### RECORDS FOR THE TASK
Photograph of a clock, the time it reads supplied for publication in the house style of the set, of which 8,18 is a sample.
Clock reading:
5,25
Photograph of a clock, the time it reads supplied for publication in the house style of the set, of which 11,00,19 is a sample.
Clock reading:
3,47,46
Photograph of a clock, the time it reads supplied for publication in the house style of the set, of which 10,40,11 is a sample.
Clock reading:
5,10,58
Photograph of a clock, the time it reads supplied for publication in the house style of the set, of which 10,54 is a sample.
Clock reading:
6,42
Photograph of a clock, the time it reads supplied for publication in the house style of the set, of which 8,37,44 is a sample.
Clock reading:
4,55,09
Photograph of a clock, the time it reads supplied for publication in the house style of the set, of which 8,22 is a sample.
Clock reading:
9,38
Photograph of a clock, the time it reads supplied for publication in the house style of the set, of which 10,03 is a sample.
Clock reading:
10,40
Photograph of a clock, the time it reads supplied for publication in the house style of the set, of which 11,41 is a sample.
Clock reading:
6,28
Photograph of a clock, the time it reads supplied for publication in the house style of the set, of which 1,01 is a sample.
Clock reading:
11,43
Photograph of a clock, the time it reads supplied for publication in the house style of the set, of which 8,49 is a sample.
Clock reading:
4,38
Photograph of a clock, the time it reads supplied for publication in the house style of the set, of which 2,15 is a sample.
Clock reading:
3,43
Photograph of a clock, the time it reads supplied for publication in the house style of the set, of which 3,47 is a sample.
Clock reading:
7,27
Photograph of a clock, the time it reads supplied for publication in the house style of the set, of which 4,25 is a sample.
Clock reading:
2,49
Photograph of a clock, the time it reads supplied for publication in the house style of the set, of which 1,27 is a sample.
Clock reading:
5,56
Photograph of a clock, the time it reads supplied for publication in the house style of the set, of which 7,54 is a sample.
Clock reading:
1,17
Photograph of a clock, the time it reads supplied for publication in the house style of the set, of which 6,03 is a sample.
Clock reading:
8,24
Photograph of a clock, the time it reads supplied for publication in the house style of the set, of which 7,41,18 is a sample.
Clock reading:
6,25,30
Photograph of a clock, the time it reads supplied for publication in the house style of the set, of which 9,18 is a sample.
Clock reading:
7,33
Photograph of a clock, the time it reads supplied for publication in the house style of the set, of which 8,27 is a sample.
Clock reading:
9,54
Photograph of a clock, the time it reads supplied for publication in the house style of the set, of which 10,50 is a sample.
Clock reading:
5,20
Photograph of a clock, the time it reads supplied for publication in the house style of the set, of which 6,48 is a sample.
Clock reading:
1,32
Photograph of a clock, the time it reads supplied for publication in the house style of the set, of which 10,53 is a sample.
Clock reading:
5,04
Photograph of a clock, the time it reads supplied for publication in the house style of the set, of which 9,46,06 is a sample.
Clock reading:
######
**JOB**
Quote the material word for word, beginning at the line containing "9,46,06 is a sample." and continuing through the end of the material.

**REPLY**
Photograph of a clock, the time it reads supplied for publication in the house style of the set, of which 9,46,06 is a sample.
Clock reading:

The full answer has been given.